● PARTS OF THE EXERCISE:
a) From the History section of the text on Simani, list every town or city named as a location.
b) Rewrite as a numbered list the part of the rows that opens with the line containing "Based on the photo, which" and closes with the line containing "Does white dotted", both included, leaving out blank lines.

● PAGE TEXT:
□ □ □ □ □
- Origin: Belleoram, Newfoundland and Labrador, Canada
- Genres: Newfoundland, folk, country
- Years active: 1977–1997
- Labels: SWC Records
- Members: Sim Savory Bud Davidge

= Simani =

Musical duo from Newfoundland, Canada

Simani (pronounced "Sim 'n' I") was a Newfoundland and Labrador musical duet considered the cornerstone of traditional Newfoundland music. Formed in 1977 by Bud Davidge and Sim Savory (November 29, 1946 - March 16, 2010), in Belleoram, Fortune Bay, their music keeps Newfoundland's unique heritage alive by putting old stories to song and by their recording of local jigs and reels. Their music is characterized by the folksy sound of their native province, including Celtic, English, and French influences.

It is believed that the name "Simani" is derived from someone asking Davidge who was playing that night at the local Legion, Davidge replied, "Sim and I". By the time the music began that night, the name was already set.

==History==
Davidge and Savory both knew each other growing up - Savory was in Belleoram and Davidge was in nearby Bay du Nord. Savory was a natural and gifted musician and was always playing in bands. In 1970, after living and working in St. John's for some time, Savory moved back to Belleoram. Davidge was working with the school board at that time. A few years after that, which was a time when Savory wasn't in a band, they got together and decided to play a few tunes. One thing led to another, and in May 1977, they decided to play a gig in Belleoram at an old fisherman's lodge called The Schooner Lounge. The gig earned them about $20. Both critics and the general public enjoyed the bands so much that they decided to play more gigs. In 1981, four years after that initial performance in Belleoram, Davidge and Savory had written enough material that it was suggested the duo record an album, which they eventually did in Stephenville.

Nearly all of Simani's recorded songs are originals, written by Davidge (who was also the vocalist for the group). Savory was a gifted musician, being a master of many instruments, as well as a very talented sound engineer. That variety of talent worked very well for Simani, and it showed in the quality of their recordings.
□ □ □ □ □
● EXTRACTED MATERIAL:
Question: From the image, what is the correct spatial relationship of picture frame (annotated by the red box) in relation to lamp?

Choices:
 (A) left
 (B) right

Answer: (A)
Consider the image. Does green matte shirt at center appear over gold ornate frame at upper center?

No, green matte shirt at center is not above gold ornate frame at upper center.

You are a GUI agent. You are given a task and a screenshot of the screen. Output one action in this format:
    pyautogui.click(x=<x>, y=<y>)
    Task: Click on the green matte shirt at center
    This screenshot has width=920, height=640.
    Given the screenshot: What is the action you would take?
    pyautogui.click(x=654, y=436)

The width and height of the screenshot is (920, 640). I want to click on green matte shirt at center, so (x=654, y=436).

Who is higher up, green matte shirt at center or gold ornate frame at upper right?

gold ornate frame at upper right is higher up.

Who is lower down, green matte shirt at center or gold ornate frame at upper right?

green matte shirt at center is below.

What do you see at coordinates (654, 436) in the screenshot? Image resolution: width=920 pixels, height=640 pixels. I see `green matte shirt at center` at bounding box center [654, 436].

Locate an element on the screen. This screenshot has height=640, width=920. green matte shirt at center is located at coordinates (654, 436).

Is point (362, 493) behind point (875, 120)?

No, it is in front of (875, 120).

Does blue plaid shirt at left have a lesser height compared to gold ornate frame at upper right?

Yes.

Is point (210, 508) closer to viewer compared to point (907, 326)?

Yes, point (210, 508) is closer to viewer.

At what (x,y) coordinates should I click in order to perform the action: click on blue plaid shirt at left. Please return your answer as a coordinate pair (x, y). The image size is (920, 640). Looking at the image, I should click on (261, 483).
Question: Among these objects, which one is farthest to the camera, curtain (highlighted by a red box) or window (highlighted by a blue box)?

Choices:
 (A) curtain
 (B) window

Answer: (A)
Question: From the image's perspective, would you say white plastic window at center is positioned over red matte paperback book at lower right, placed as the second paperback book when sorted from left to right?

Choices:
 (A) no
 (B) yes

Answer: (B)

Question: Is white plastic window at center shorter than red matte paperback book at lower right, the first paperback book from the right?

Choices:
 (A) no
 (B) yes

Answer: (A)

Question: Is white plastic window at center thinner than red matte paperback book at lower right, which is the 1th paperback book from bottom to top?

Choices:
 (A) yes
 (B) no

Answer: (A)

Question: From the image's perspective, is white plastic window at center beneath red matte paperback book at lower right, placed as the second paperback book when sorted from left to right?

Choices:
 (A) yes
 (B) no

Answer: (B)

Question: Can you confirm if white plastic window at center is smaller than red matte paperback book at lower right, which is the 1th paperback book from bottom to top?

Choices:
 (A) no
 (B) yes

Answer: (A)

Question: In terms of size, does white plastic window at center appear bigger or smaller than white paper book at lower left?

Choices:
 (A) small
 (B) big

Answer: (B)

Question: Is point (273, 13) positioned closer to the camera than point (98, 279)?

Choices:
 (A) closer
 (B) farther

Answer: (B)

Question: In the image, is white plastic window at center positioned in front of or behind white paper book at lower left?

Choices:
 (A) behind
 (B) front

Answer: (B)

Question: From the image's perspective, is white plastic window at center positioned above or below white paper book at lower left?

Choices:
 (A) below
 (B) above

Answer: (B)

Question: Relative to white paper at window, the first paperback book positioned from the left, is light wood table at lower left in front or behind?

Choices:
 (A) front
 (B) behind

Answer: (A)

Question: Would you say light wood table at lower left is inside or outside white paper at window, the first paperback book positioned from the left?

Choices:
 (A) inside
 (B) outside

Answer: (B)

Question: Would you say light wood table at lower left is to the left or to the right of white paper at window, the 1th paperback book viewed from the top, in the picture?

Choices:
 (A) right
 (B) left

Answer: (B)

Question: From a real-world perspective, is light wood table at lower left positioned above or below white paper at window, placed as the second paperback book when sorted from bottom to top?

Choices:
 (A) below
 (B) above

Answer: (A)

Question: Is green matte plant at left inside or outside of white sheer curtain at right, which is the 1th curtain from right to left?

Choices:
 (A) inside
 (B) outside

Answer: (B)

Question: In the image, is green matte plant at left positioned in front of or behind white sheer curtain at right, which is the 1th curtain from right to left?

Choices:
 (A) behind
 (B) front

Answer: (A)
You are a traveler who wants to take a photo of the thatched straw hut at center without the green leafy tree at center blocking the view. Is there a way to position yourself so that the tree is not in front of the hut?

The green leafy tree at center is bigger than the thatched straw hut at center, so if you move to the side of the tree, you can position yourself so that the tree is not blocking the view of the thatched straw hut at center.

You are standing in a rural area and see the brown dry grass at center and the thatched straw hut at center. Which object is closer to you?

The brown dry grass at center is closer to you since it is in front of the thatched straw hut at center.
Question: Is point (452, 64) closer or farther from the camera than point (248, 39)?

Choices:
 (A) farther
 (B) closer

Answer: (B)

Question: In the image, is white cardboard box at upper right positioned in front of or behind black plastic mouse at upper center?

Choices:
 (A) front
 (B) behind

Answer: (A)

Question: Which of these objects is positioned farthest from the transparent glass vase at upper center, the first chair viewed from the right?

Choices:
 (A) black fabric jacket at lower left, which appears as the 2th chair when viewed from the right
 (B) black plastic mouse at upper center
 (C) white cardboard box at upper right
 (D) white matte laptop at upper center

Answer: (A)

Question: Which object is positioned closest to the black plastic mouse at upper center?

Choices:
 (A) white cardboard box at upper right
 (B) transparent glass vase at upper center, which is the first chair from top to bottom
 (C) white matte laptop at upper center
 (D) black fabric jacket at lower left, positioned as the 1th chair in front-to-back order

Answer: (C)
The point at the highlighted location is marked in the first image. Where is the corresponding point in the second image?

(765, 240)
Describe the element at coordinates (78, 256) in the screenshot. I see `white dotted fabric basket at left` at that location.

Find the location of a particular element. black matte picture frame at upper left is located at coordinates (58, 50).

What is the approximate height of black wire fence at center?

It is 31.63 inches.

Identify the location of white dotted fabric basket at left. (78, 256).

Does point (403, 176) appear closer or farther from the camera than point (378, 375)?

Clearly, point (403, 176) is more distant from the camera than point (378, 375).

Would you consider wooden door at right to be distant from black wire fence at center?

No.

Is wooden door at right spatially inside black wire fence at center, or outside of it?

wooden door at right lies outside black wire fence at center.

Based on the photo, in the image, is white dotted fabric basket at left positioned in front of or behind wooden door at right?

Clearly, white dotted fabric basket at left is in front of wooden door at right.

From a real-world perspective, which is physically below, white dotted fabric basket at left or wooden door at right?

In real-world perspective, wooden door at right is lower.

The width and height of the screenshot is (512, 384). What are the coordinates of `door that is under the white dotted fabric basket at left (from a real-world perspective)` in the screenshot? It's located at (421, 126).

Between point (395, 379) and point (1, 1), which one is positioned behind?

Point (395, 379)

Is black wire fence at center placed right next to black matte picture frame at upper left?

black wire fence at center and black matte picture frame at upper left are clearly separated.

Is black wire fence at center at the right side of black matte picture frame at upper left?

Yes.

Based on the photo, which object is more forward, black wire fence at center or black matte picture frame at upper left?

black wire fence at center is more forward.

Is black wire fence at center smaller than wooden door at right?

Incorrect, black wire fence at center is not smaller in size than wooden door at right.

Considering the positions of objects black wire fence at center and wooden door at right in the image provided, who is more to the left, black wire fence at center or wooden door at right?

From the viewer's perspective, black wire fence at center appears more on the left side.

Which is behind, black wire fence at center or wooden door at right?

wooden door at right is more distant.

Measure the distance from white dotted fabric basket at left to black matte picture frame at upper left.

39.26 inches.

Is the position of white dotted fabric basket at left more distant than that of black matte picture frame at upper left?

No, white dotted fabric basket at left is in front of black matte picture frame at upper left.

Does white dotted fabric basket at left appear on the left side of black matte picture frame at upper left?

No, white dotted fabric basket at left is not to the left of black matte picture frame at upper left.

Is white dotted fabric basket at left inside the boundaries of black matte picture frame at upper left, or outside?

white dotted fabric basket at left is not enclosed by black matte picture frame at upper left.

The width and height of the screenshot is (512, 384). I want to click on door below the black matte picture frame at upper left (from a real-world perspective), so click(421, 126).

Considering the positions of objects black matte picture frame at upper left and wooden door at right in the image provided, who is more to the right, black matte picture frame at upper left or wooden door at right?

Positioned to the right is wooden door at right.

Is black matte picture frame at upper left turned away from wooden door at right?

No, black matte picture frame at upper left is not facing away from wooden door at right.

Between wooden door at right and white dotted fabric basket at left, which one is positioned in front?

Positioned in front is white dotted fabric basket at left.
□ □ □ □ □
● FINAL RESULTS:
a) Belleoram, Bay du Nord, St. John's, Stephenville

b)
1. Based on the photo, which object is more forward, black wire fence at center or black matte picture frame at upper left?
2. black wire fence at center is more forward.
3. Is black wire fence at center smaller than wooden door at right?
4. Incorrect, black wire fence at center is not smaller in size than wooden door at right.
5. Considering the positions of objects black wire fence at center and wooden door at right in the image provided, who is more to the left, black wire fence at center or wooden door at right?
6. From the viewer's perspective, black wire fence at center appears more on the left side.
7. Which is behind, black wire fence at center or wooden door at right?
8. wooden door at right is more distant.
9. Measure the distance from white dotted fabric basket at left to black matte picture frame at upper left.
10. 39.26 inches.
11. Is the position of white dotted fabric basket at left more distant than that of black matte picture frame at upper left?
12. No, white dotted fabric basket at left is in front of black matte picture frame at upper left.
13. Does white dotted fabric basket at left appear on the left side of black matte picture frame at upper left?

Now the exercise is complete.